__Required action__. Please return every line below that contains the string "AperFunction".

Segment Start: Provided information

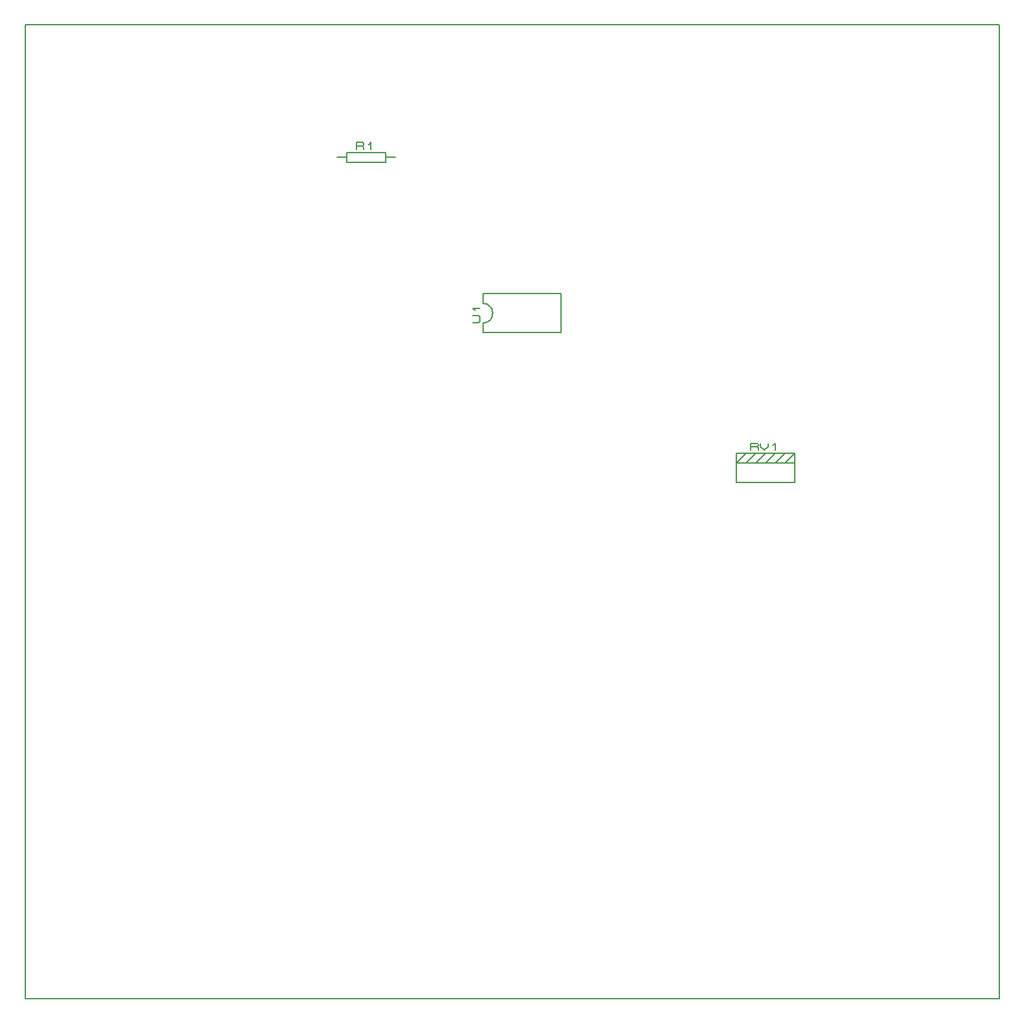
<source format=gbr>
G04 PROTEUS GERBER X2 FILE*
%TF.GenerationSoftware,Labcenter,Proteus,8.8-SP1-Build27031*%
%TF.CreationDate,2025-10-10T10:26:23+00:00*%
%TF.FileFunction,Legend,Top*%
%TF.FilePolarity,Positive*%
%TF.Part,Single*%
%TF.SameCoordinates,{8094492f-3ff1-471c-8339-2af907f7cf70}*%
%FSLAX45Y45*%
%MOMM*%
G01*
%TA.AperFunction,Material*%
%ADD15C,0.203200*%
%TD.AperFunction*%
D15*
X-2286000Y+4622666D02*
X-2159000Y+4622666D01*
X-2159000Y+4559166D02*
X-1651000Y+4559166D01*
X-1651000Y+4686166D01*
X-2159000Y+4686166D01*
X-2159000Y+4559166D01*
X-1651000Y+4622666D02*
X-1524000Y+4622666D01*
X-2032000Y+4726806D02*
X-2032000Y+4818246D01*
X-1952625Y+4818246D01*
X-1936750Y+4803006D01*
X-1936750Y+4787766D01*
X-1952625Y+4772526D01*
X-2032000Y+4772526D01*
X-1952625Y+4772526D02*
X-1936750Y+4757286D01*
X-1936750Y+4726806D01*
X-1873250Y+4787766D02*
X-1841500Y+4818246D01*
X-1841500Y+4726806D01*
X+2921000Y+381000D02*
X+3683000Y+381000D01*
X+3683000Y+635000D01*
X+2921000Y+635000D01*
X+2921000Y+381000D01*
X+2921000Y+635000D02*
X+2921000Y+762000D01*
X+3683000Y+762000D01*
X+3683000Y+635000D01*
X+2921000Y+635000D02*
X+3048000Y+762000D01*
X+3048000Y+635000D02*
X+3175000Y+762000D01*
X+3175000Y+635000D02*
X+3302000Y+762000D01*
X+3302000Y+635000D02*
X+3429000Y+762000D01*
X+3429000Y+635000D02*
X+3556000Y+762000D01*
X+3556000Y+635000D02*
X+3683000Y+762000D01*
X+3111500Y+802640D02*
X+3111500Y+894080D01*
X+3190875Y+894080D01*
X+3206750Y+878840D01*
X+3206750Y+863600D01*
X+3190875Y+848360D01*
X+3111500Y+848360D01*
X+3190875Y+848360D02*
X+3206750Y+833120D01*
X+3206750Y+802640D01*
X+3238500Y+894080D02*
X+3238500Y+848360D01*
X+3286125Y+802640D01*
X+3333750Y+848360D01*
X+3333750Y+894080D01*
X+3397250Y+863600D02*
X+3429000Y+894080D01*
X+3429000Y+802640D01*
X-381000Y+2717666D02*
X-381000Y+2844666D01*
X+635000Y+2844666D01*
X+635000Y+2336666D01*
X-381000Y+2336666D01*
X-381000Y+2463666D01*
X-254000Y+2590666D02*
X-256436Y+2616542D01*
X-263485Y+2640514D01*
X-274762Y+2662104D01*
X-289878Y+2680836D01*
X-308446Y+2696235D01*
X-330081Y+2707824D01*
X-354394Y+2715126D01*
X-381000Y+2717666D01*
X-254000Y+2590666D02*
X-256436Y+2564060D01*
X-263485Y+2539747D01*
X-274762Y+2518112D01*
X-289878Y+2499544D01*
X-308446Y+2484428D01*
X-330081Y+2473151D01*
X-354394Y+2466102D01*
X-381000Y+2463666D01*
X-513080Y+2463666D02*
X-436880Y+2463666D01*
X-421640Y+2479541D01*
X-421640Y+2543041D01*
X-436880Y+2558916D01*
X-513080Y+2558916D01*
X-482600Y+2622416D02*
X-513080Y+2654166D01*
X-421640Y+2654166D01*
X-6350000Y+6350000D02*
X-6350000Y-6350000D01*
X+6350000Y-6350000D01*
X+6350000Y+6350000D01*
X-6350000Y+6350000D01*
M02*

</source>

Segment End: Provided information

__Output for this task__.
%TA.AperFunction,Material*%
%TD.AperFunction*%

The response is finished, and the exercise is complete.